# Interlocking Fittings



## Burb (Nov 30, 2012)

I am looking for some 4" male/female fittings that I can't seem to relocate. (I saw them once somewhere) They were 4" and they consisted of a standard male type that you could attach to equipment/etc. There was also a female fitting that you could attach to a hose. It was similar to this idea (http://www.rockler.com/product.cfm?page=30197&site=ROCKLER) except that the male had 2 tabs and the female piece would slide on & twist to lock the pieces from coming separated.

An help will be appreciated. I just can't seem to find them. Thanks.


----------



## Marv (Nov 30, 2008)

Here ya go!

http://woodworker.com/fazlok-2-12-male-quick-disconnect-dust-fitting-mssu-146-351.asp


----------



## Burb (Nov 30, 2012)

Marv said:


> Here ya go!
> 
> http://woodworker.com/fazlok-2-12-male-quick-disconnect-dust-fitting-mssu-146-351.asp


Thank you sir!!! That's not where I found them (it was in a store somewhere) but those will do excellent.


----------



## Marv (Nov 30, 2008)

You're welcome! :smile:


----------



## Lynden (Apr 21, 2008)

Here's another version from Air Handling Systems.

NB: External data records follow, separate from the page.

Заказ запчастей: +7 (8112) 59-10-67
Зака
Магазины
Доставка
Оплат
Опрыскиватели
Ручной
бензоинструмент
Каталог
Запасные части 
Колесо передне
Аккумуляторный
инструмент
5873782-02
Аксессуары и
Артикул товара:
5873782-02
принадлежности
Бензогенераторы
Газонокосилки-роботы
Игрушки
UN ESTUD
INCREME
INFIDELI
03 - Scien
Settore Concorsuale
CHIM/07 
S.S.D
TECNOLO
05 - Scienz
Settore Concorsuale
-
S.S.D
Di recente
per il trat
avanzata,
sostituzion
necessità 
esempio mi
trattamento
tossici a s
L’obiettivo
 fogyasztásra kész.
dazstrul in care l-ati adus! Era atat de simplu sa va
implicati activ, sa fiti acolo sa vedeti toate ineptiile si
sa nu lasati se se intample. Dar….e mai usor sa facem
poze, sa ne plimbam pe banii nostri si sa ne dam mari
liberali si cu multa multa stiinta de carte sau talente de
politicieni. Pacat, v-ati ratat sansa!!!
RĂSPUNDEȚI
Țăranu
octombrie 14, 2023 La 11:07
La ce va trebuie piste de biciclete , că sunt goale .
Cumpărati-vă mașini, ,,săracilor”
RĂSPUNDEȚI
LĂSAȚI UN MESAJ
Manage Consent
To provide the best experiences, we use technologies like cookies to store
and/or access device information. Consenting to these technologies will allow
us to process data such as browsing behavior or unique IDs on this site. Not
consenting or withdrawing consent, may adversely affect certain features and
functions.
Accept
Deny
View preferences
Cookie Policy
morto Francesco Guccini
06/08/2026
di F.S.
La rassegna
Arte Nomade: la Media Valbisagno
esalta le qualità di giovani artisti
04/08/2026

http://www.airhand.com/products/flexible-hose/flexible-hose-accessories/


----------



## woodnthings (Jan 24, 2009)

*Here's another version*

I used 4" schedule 30 PVC couplers and the Rockler flare fitting JW1047. It's not a force fir, but it will stay together and the suction keeps it together.


----------



## TMA Woodworks (Apr 23, 2010)

I got about the same idea as Woodnthings. I put the coupling on the hose and a piece of pvc on the machine. The Coupling provides a nice seal while I can easily change the hose on the different machines. I have one run that ends with this connection and I will move the bandsaw or planer to the hose. Cost was a piece of left over pipe and about $3 for the coupling


----------